Front-end code edit data:

[Start of Attachment]

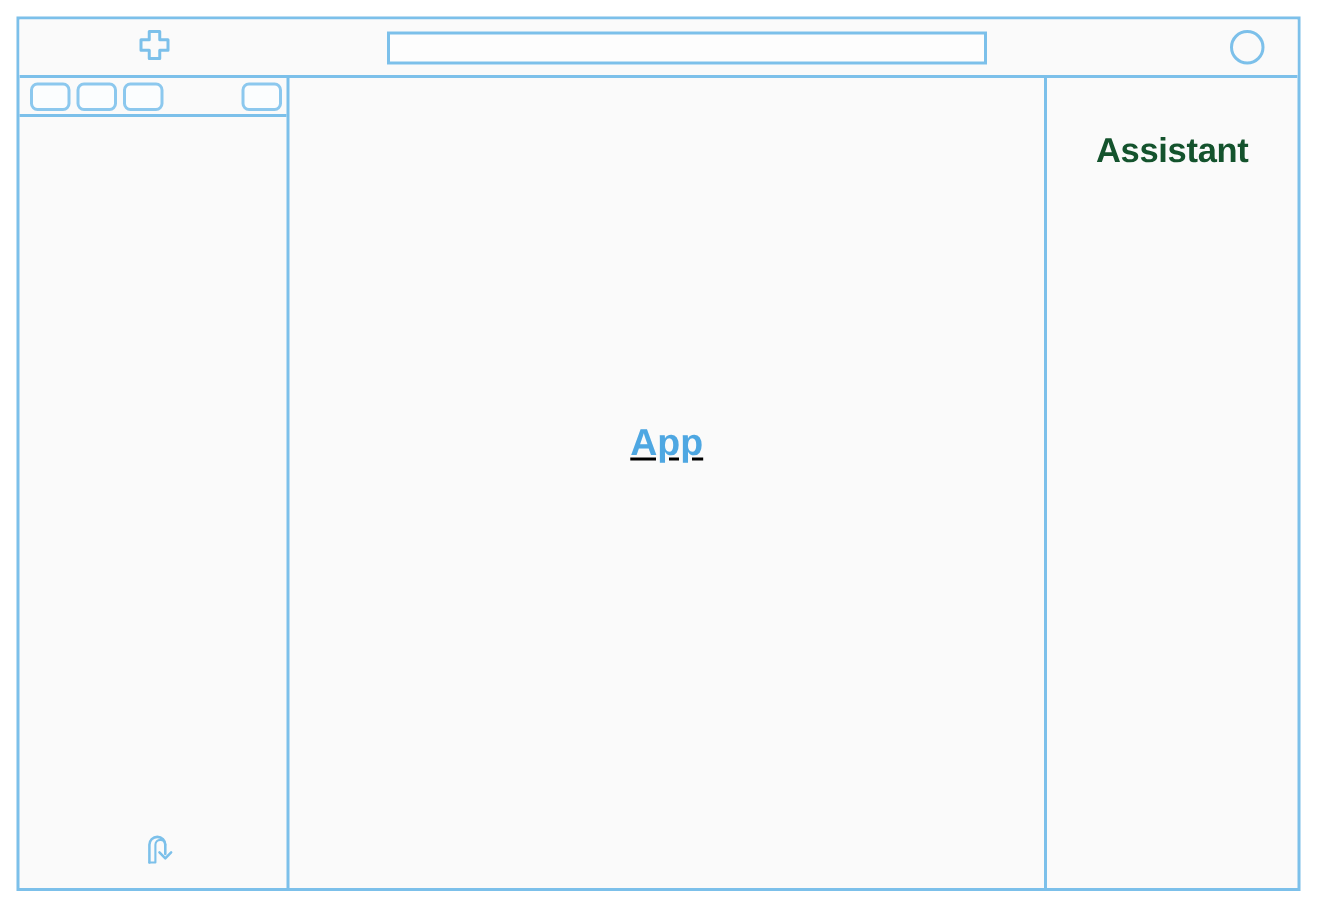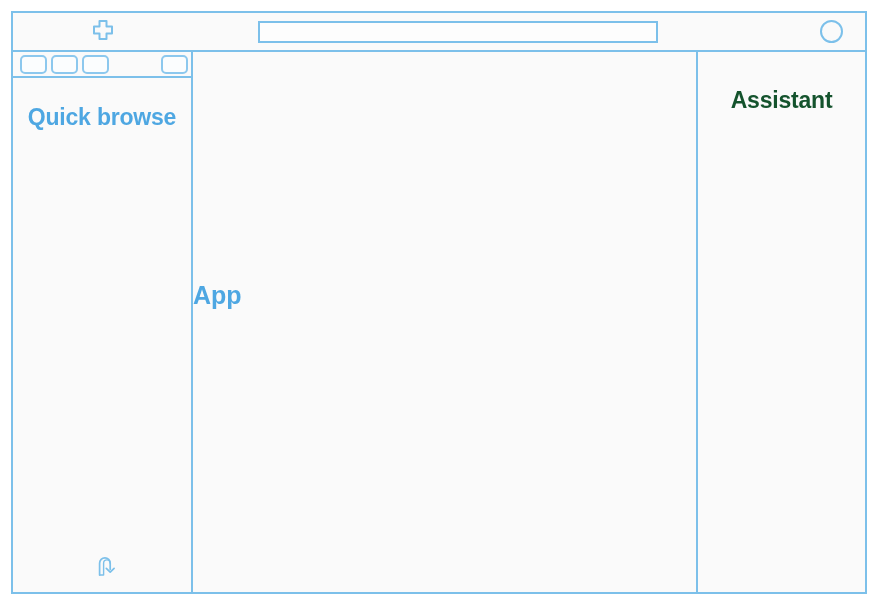"Quick browse" div.quick-browse-title { html: <div>Quick browse</div> -> none }
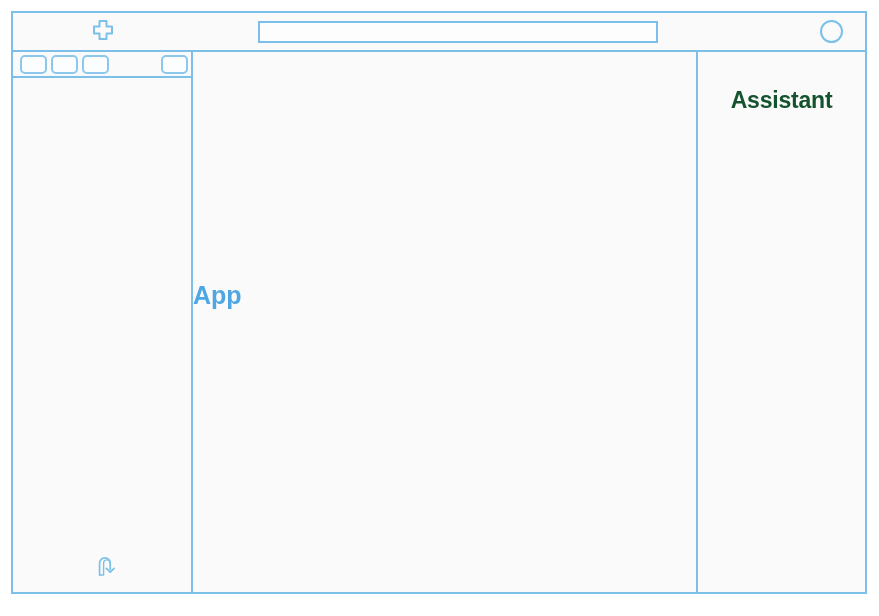"App" .app-area { justify-content: flex-start -> center; text-decoration: none -> underline }
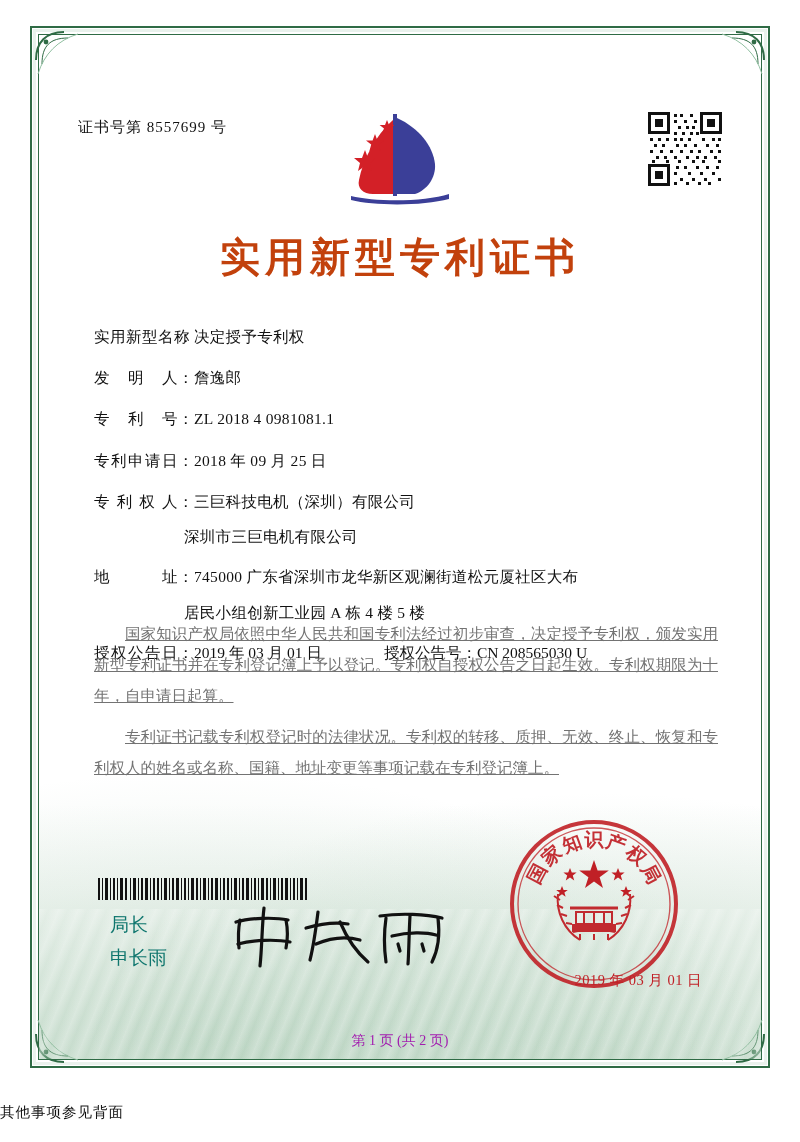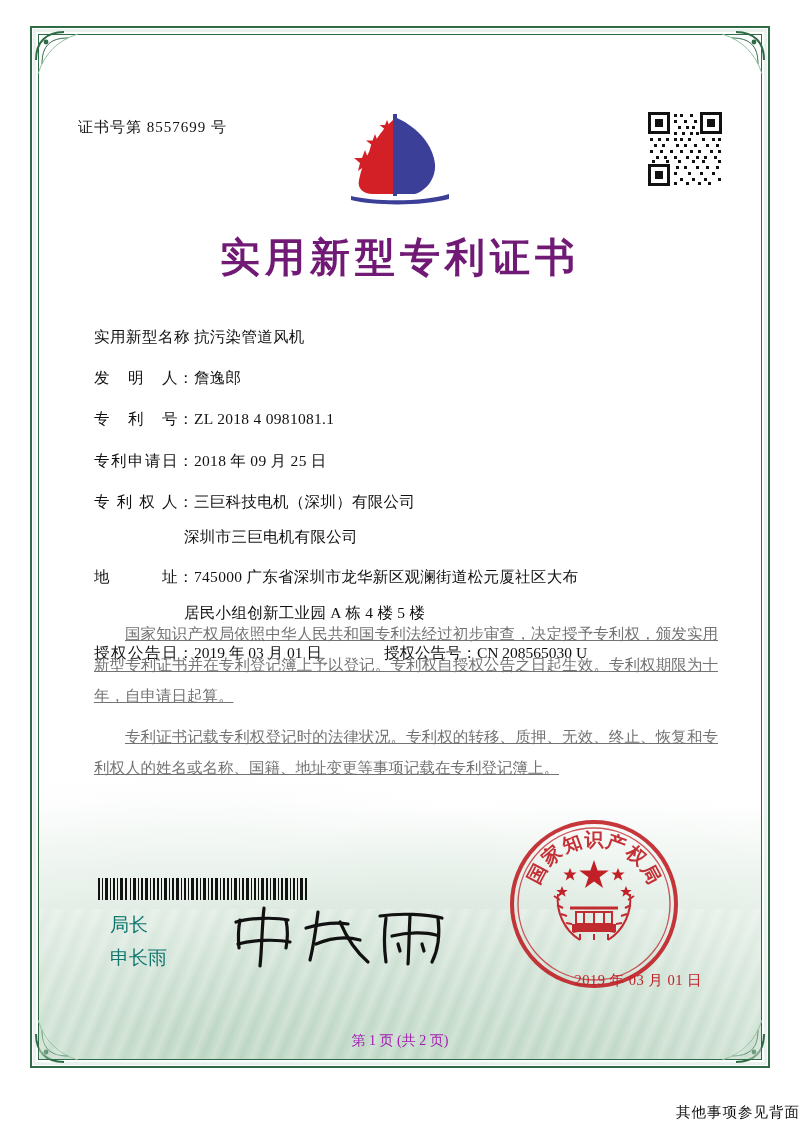"实用新型专利证书" .title { color: #701a75 -> #c2410c }
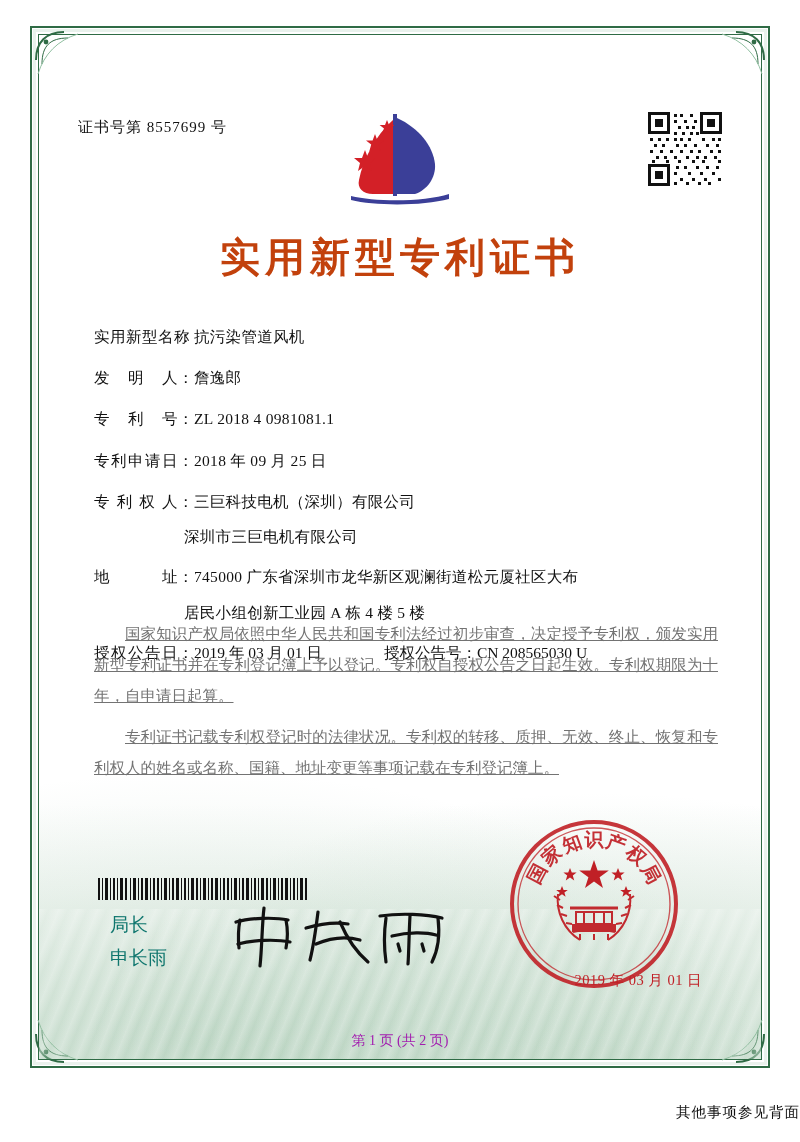"抗污染管道风机" span.val { text: 抗污染管道风机 -> 决定授予专利权 }
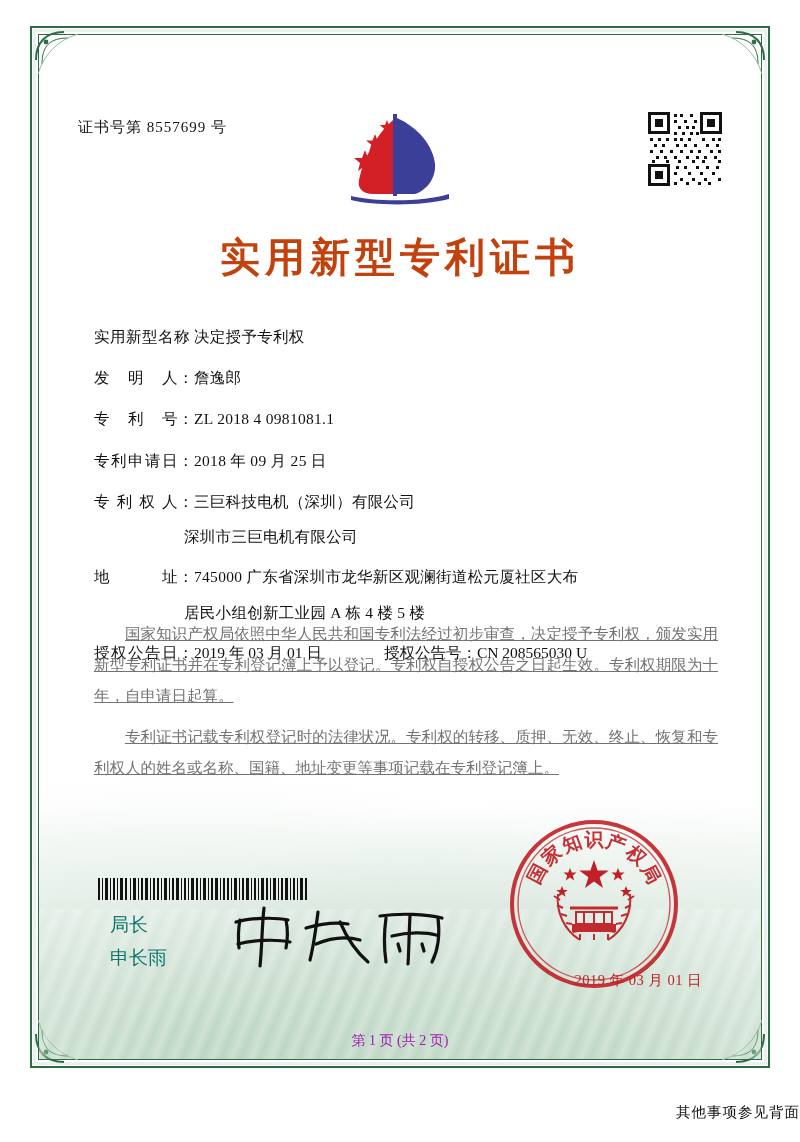"其他事项参见背面" .footer-note { text-align: right -> left }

[End of Attachment]

◆ Problem details: Exactly as written, return each line above and leave the pictures behind.

◆ Response to the exercise:
"Quick browse" div.quick-browse-title { html: <div>Quick browse</div> -> none }
"App" .app-area { justify-content: flex-start -> center; text-decoration: none -> underline }
"实用新型专利证书" .title { color: #701a75 -> #c2410c }
"抗污染管道风机" span.val { text: 抗污染管道风机 -> 决定授予专利权 }
"其他事项参见背面" .footer-note { text-align: right -> left }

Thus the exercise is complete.